Luca brings us trays of food and pots of coffee for the next twelve hours while I worship my wife and give her more orgasms than she can endure, holding her as she sleeps only to wake her and fuck her gently, rocking us both to a series of sweet orgasms, not letting her pull away from me. Each time we drowse or wake it's with my cock still hard inside her, and I fuck her again, showing her how much I appreciate her surrender, her acceptance, her forgiveness.

And when she guides me back to her asshole, begging me softly with eyes full of love, I take her again, letting her show me what she likes, and her punishment becomes a benchmark for us both.

My day is perfect, my wife by my side, full of cum in every damn hole in her body and refusing to wash, begging for more than I can give. I sip my slightly cold coffee as she nuzzles my cock, refusing to stop, sucking me gently as she rests her head on my thighs. This isn't the sort of blowjob designed to get me off; it's a sweet, loving gesture, cleaning me, suckling while she traces patterns on my thighs, needing to stay close.

I appreciate her reciprocation more than I can acknowledge.

Resting a hand in her hair and petting her gently, I let her play, grateful to have her back where I need, in a place she belongs. Whatever our future holds, we will conquer it together.

Perfect—right up until a phone call blows my world to hell. I pick up the call on speaker without looking at the screen.

"Yeah?"

I should have looked.

"You lost me my brother, Gallo," Konnor's cold, detached voice filled with vengeance emanates around my room and shatters everything I spent the last hours rebuilding in a second of silence.

I swallow, tugging at Willow when she freezes, pulling her along my body and tucking her into my side. I knew the treaty we made was worthless the moment Devon died in her car. And I have no fucking idea how to heal an irreparable hole that destroys the treaty between my people and his. Keeping both sides safe.

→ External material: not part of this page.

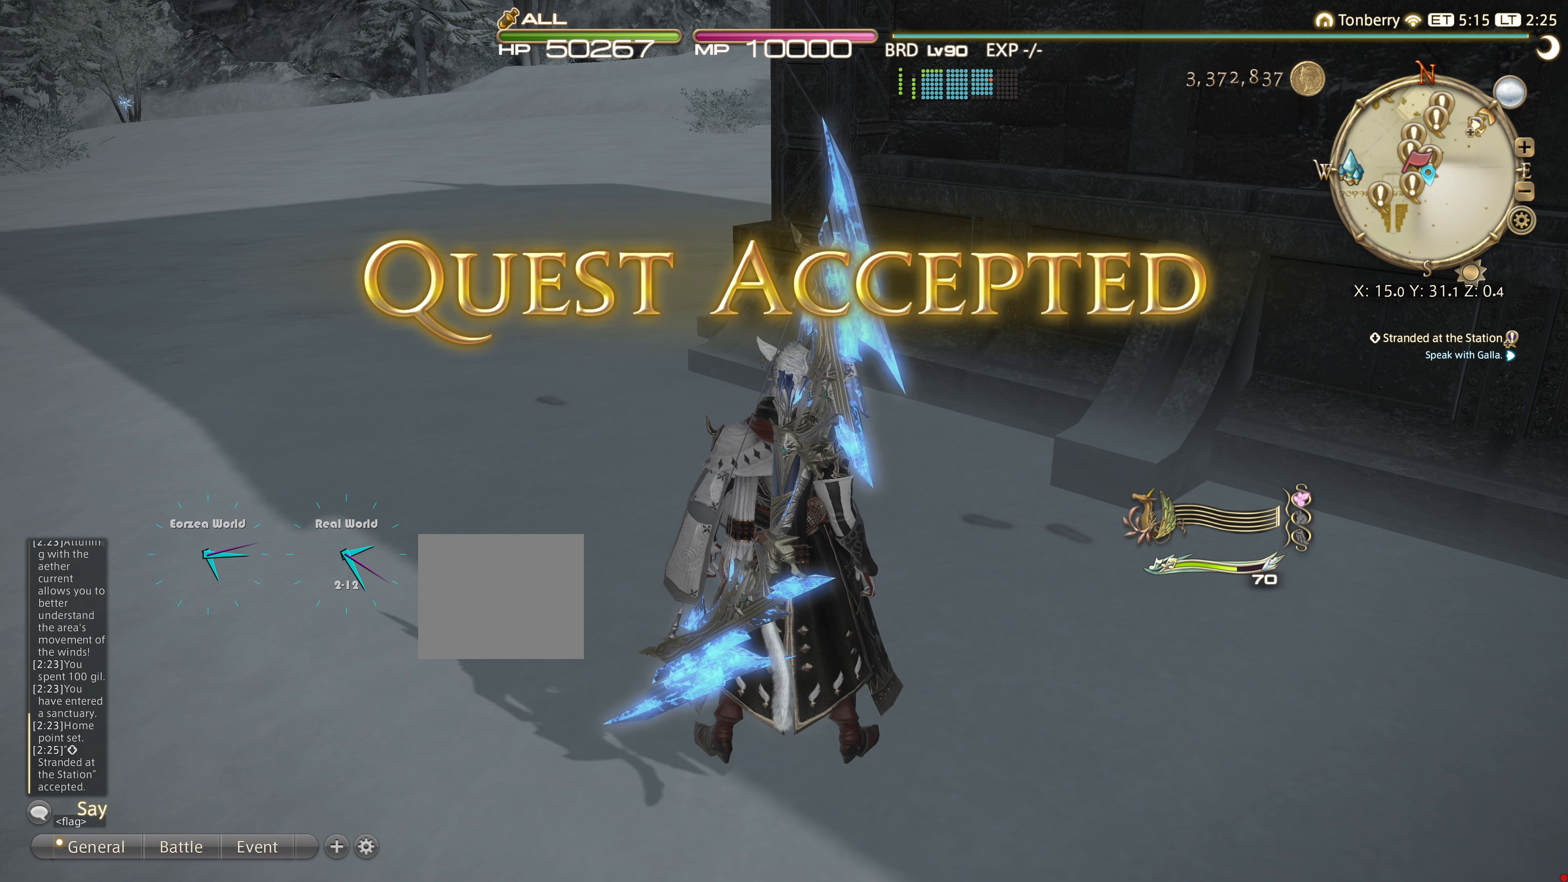
{"buttons": [], "left_stick": "center", "right_stick": "center", "events": [[250, "SQUARE", "down"], [501, "SQUARE", "up"]]}
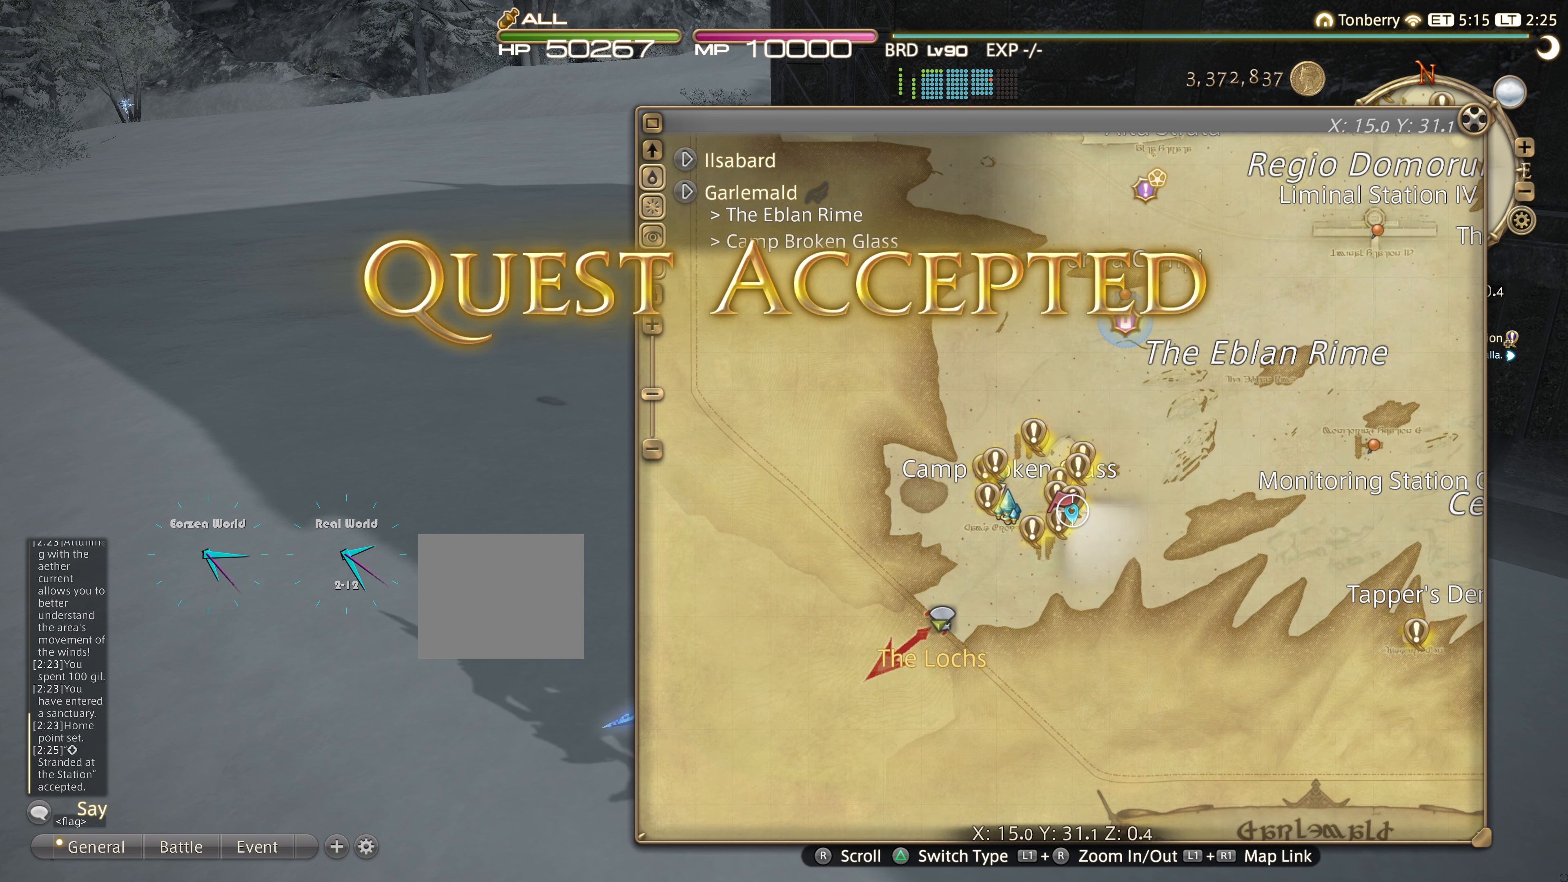
{"buttons": [], "left_stick": "center", "right_stick": "center", "events": []}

"I'm sorry for your loss." The useless words are hollow fragments of shattered hope.

"You are sorry." Konnor laughs, a rough sound I recognize, knowing what it feels like to have my heart ripped from my soul.

And so I don't answer, knowing there is nothing I can say to fix this, only weather his rage, as Willow weathered mine. The difference is, I will never bow to Konnor Hennie.

"My brother shouldn't have died today. It wasn't his time. So, I want you to think of those you love. The ones closest to you, Gallo. Look into their eyes today, and tomorrow, and all the tomorrows to come. Every single one. Memorize their faces. Because one day I will take one from you. But like me you won't know when, and it won't be their time. One of them is already dead, I promise you."

The call ends and the room falls into a different sort of silence, tinged with fear once more.